** PROVIDED TEXT **

# [Updated] Aqua-Terrarium (Miniature Garden on top of Fish Tank)



## Saigon (Mar 23, 2014)

Hello everyone, I've made a second small DIY project for my 10 gallon fish tank. This time is a little Vietnamese style garden on top of my tank. All the moss and plants are real, except the lotus flowers which I made it out of clay (it took several attempts until I became satisfied with the look of the flowers). I also made the bridge from scratch.

At first I thought all the plants I was using would work well in aquaponic system, but turned out that they weren't, so I had to use another layer of foam to protect the roots of the plants. By the way, the fish tank is empty because I haven't had the time for it yet and I also put duck weed in. Once again thanks Jason and Tom for the duck weed.

I'm still new to this so all suggestion and criticism are welcome 

Thank you.

Make sure your speakers are muted if you don't like to listen to foreign music


----------



## TomC (Apr 21, 2010)

Nice. What type of fish are you putting in it?


----------



## Saigon (Mar 23, 2014)

Thanks Tom, I'm thinking about koi betta, but I'm not sure if there are any for sale in BC.

View attachment 119666


----------



## jagermelifter (Feb 12, 2015)

april has some koi bettas


Sent from my iPhone using Tapatalk


----------



## Jousters (Jan 16, 2014)

Great work.Cant wait to see what you do inside the tank.I also don't mind the music.The bridge looks awesome.


----------



## Saigon (Mar 23, 2014)

@jagermelifter, I will definitely check it out.

@Jousters, thank you for your kind words. I will start working on my tank after the midterms :bigsmile:


----------



## April (Apr 21, 2010)

Very cool! Good work! I do have koi bettas! I have one beautiful one I've been saving and a few more 


Sent from my iPhone using Tapatalk


----------



## Kolat (Jul 21, 2014)

Looks amazing. I'm assuming the top is removable to maintain the tank?


----------



## Saigon (Mar 23, 2014)

I could not find a better solution, so I used two pieces of foams to keep the whole thing float on the water surface. :bigsmile:


----------



## Saigon (Mar 23, 2014)

Using LED string lights in my terrarium.


----------



## Saigon (Mar 23, 2014)

** SOURCE MATERIAL **
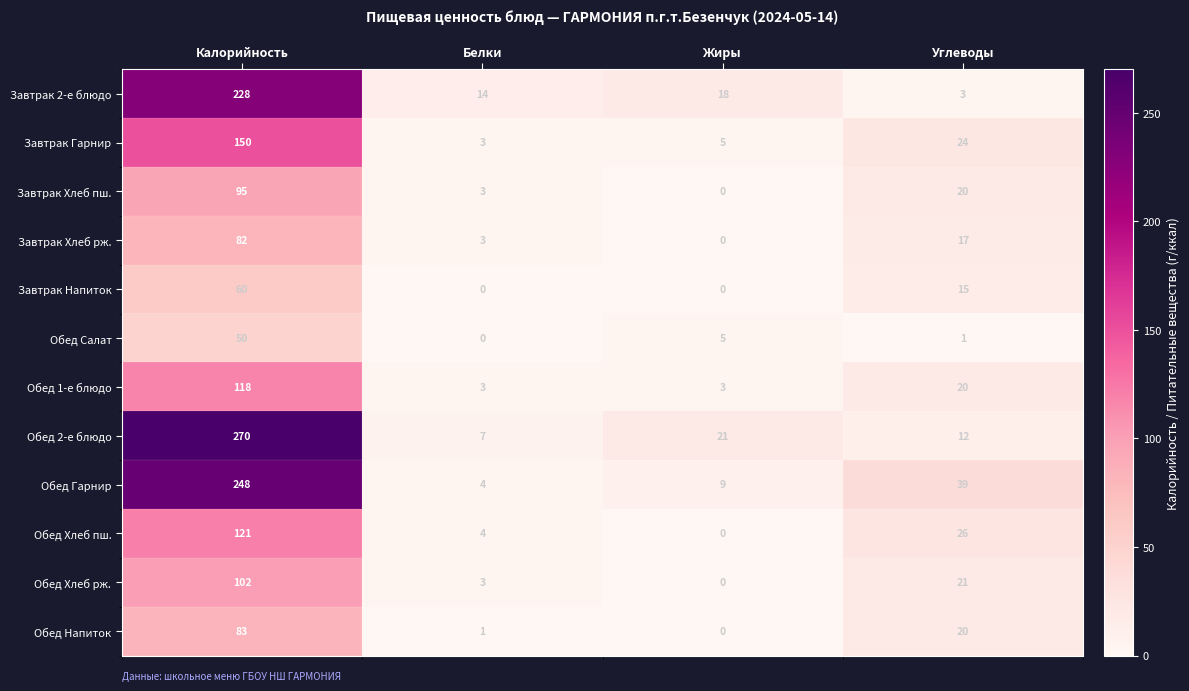

At which label does Завтрак Гарнир reach its minimum?

Белки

** TASK BRIEF **
In the aqua-terrarium thread, what are the lotus flowers in the garden made of? The material plays no part here.

** ANSWER TO THE PROBLEM **
Clay.